Document section →
## 1. Exercise 11 - Page 363

The price of one share of stock in the Pilsdorff Beer Company (see Exercise 8.2.12) is given by $$Y_n$$ on the $$n$$ th day of the year. Finn observes that the differences $$X_n=Y_{n+1}−Y_n$$ appear to be independent random variables with a common distribution having mean $$μ=0$$ and variance $$σ^2$$=$$\frac{1}{4}$$. If $$Y_1=100$$, estimate the probability that $$Y_365$$ is

Since $$X_n=Y_{n+1}−Y_n$$, also we can say $$Y_{n+1}=X_n−Y_n$$ In year 1 and 2 $$Y_2 = X_1 + Y_1$$ And then $$Y_{365} = Y_1 + X_1 + X_2 + X_3 + ... + X_{364}$$ Because we know that $$Y_1 = 100$$ and $$X_1 , X_2 , X_3 ...X_{364}$$ have $$μ=0$$, We know the expected value for $$Y_1$$ is 100+0+0+0+…+0=100. As variance $$σ^2$$=$$\frac{1}{4}$$, standard deviation is can be calculated as below, $$Y_{365}$$ = 365 * $$\frac{1}{4}$$ = 91.25 Therefor, SD = $$\sqrt{91.25} = 9.552$$

Using mean, $$μ=0$$ and SD, $$σ = \sqrt{91.25}$$

### (a)$$≥ 100$$

pnorm(100 - 100, mean = 0, sd = sqrt(91.25), lower.tail = FALSE)
##  0.5

### (a)$$≥ 110$$

pnorm(110 - 100, mean = 0, sd = sqrt(91.25), lower.tail = FALSE)
##  0.1475849

### (a)$$≥ 120$$

pnorm(120 - 100, mean = 0, sd = sqrt(91.25), lower.tail = FALSE)
##  0.01814355

## 2. Calculate the expected value and variance of the binomial distribution using the moment generating function.

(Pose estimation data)
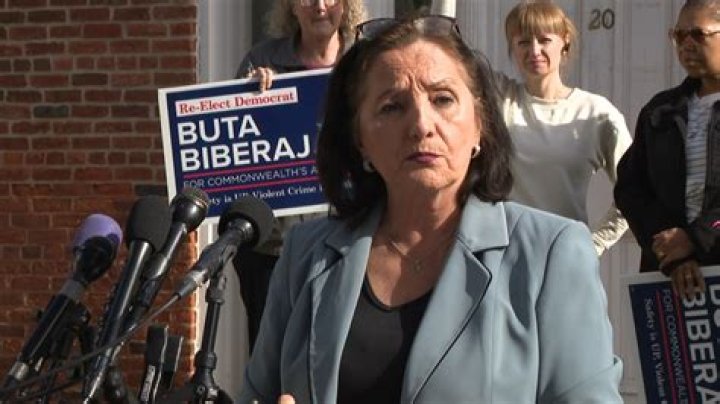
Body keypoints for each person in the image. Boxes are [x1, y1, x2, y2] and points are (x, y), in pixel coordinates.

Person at [238, 15, 622, 403]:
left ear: (480, 125)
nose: (422, 125)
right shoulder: (306, 255)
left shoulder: (551, 254)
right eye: (392, 107)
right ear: (359, 138)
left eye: (442, 99)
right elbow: (257, 394)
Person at [232, 0, 367, 350]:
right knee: (271, 354)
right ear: (291, 7)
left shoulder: (366, 61)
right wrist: (248, 97)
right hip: (273, 248)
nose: (320, 6)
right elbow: (238, 148)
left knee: (342, 353)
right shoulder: (261, 60)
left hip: (349, 239)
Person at [496, 1, 631, 256]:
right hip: (508, 258)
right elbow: (455, 59)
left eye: (544, 40)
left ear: (564, 42)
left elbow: (636, 189)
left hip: (566, 259)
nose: (534, 50)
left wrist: (594, 244)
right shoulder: (501, 98)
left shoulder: (596, 113)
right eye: (523, 42)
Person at [614, 0, 720, 299]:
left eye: (698, 34)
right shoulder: (661, 111)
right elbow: (631, 189)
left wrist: (696, 238)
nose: (686, 44)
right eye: (679, 35)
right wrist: (671, 249)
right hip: (669, 279)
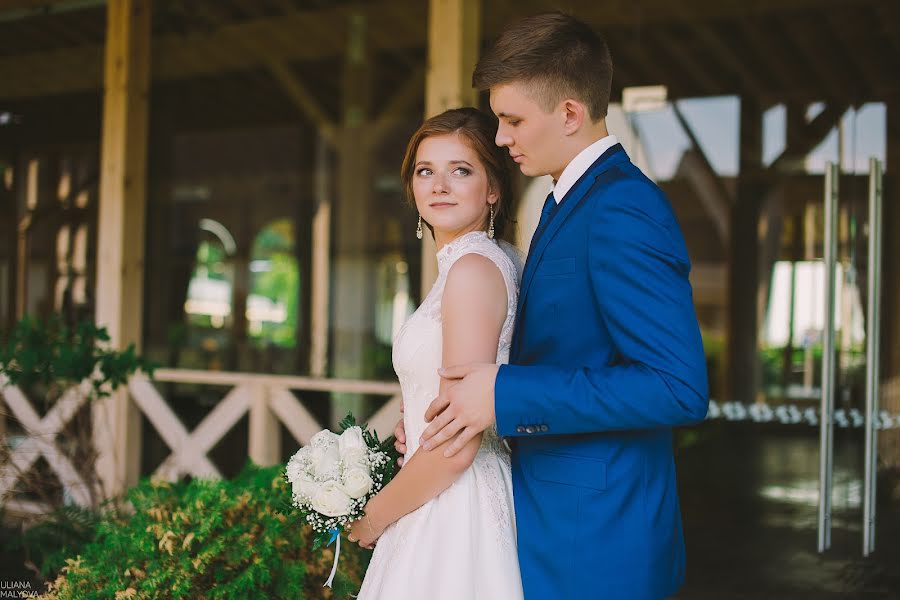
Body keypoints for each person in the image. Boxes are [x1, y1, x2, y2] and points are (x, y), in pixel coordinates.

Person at [409, 12, 710, 600]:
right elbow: (559, 346)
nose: (500, 138)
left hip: (599, 543)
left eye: (513, 120)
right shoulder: (562, 203)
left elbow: (677, 386)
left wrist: (505, 394)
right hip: (555, 524)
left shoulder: (623, 207)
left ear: (570, 113)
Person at [347, 107, 524, 600]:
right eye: (426, 171)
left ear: (493, 189)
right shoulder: (486, 262)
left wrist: (373, 517)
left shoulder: (471, 270)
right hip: (435, 485)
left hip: (454, 502)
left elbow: (455, 444)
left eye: (460, 170)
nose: (439, 185)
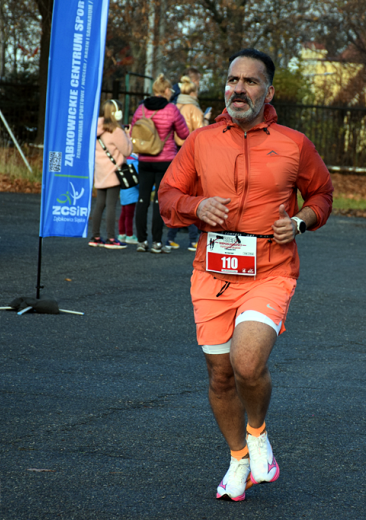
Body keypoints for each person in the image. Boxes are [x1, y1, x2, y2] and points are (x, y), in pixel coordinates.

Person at [158, 49, 334, 502]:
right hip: (212, 272)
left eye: (250, 82)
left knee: (247, 363)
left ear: (268, 91)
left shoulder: (294, 143)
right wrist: (196, 206)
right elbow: (168, 195)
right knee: (219, 376)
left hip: (270, 268)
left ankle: (258, 436)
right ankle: (239, 460)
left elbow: (322, 195)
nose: (239, 88)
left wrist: (299, 222)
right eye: (233, 80)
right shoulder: (200, 141)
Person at [130, 74, 189, 254]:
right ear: (164, 90)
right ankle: (157, 242)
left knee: (142, 200)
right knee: (159, 201)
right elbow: (184, 132)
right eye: (170, 89)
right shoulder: (171, 109)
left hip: (145, 159)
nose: (171, 92)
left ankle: (141, 241)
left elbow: (133, 131)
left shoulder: (140, 109)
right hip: (165, 160)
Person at [166, 74, 208, 251]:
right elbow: (200, 135)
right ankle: (193, 239)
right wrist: (206, 119)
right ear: (193, 92)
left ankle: (170, 237)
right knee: (192, 197)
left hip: (174, 153)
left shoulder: (175, 105)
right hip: (191, 154)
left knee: (179, 196)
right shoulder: (194, 109)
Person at [88, 99, 133, 249]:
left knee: (100, 204)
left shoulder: (96, 127)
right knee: (111, 205)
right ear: (115, 112)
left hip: (100, 172)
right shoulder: (116, 131)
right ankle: (111, 238)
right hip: (114, 173)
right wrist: (128, 136)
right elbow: (127, 151)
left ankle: (95, 236)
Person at [118, 152, 140, 245]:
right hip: (132, 193)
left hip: (123, 191)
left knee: (123, 214)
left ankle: (121, 234)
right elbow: (139, 180)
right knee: (129, 215)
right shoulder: (136, 163)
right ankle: (130, 235)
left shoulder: (123, 160)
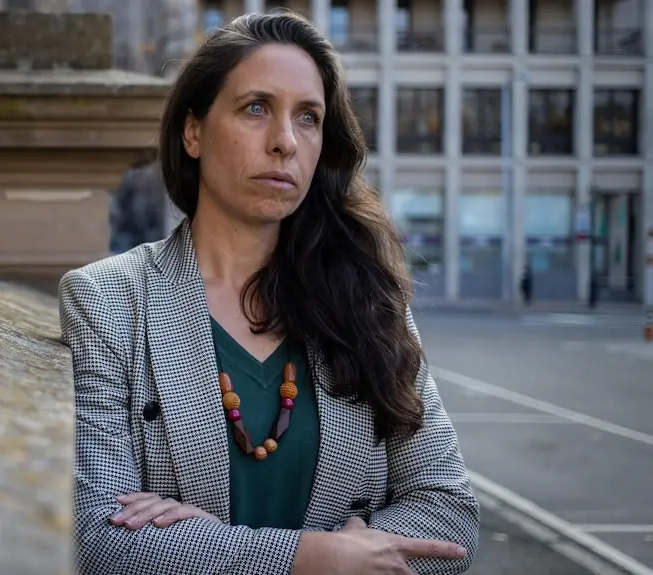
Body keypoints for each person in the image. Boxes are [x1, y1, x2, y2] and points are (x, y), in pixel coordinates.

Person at [59, 10, 480, 575]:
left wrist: (213, 547)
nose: (284, 142)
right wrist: (315, 557)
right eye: (256, 108)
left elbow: (449, 514)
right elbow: (101, 540)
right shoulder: (107, 300)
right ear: (193, 131)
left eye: (307, 118)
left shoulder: (367, 301)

What to do →
1) In the stock price exercise, list each value that the R output gives for the probability that $$Y_{365}$$ reaches a threshold, along with that threshold.
2) Write what comes next in the probability exercise write-up. Start right after its last heading about the binomial distribution and the moment generating function.

Your written answers →
1)
- $$Y_{365} ≥ 100$$: 0.5
- $$Y_{365} ≥ 110$$: 0.1475849
- $$Y_{365} ≥ 120$$: 0.01814355

2)
The probability mass function for the binomial distribution is:
$$\binom{n}{k} (p)^k(1-p)^{n-k}$$
The moment generating function is given as $$g(t) = \sum_{j=0}^{n}(p)^k(1-p)^{n-k}e^{jt}$$ = $$(1-p+pe^t)^n$$

First derivative, $$g'(t) = npe^t(pe^t-p+1)^{n-1}$$

Evaluating for $$t=0$$ to be determine the mean $$μ_1$$ $$g'(0) = n*p*e^0(pe^0-p+1)^{n-1} = np$$

Second derivative, $$g''(t) = npe^t(pe^t-p+1)^{n-2}(npe^t-p+1)$$

Evaluating for $$t=0$$ to be determine the mean $$μ_2$$ $$g''(0) = npe^0(pe^0-p+1)^{n-2}(npe^0-p+1) = np(np+1-p)$$

The variance is $$μ_2-μ_{1}^{2} = np(np+1-p)np = n^2p^2(np+1-p)$$

## 3. Calculate the expected value and variance of the exponential distribution using the moment generating function.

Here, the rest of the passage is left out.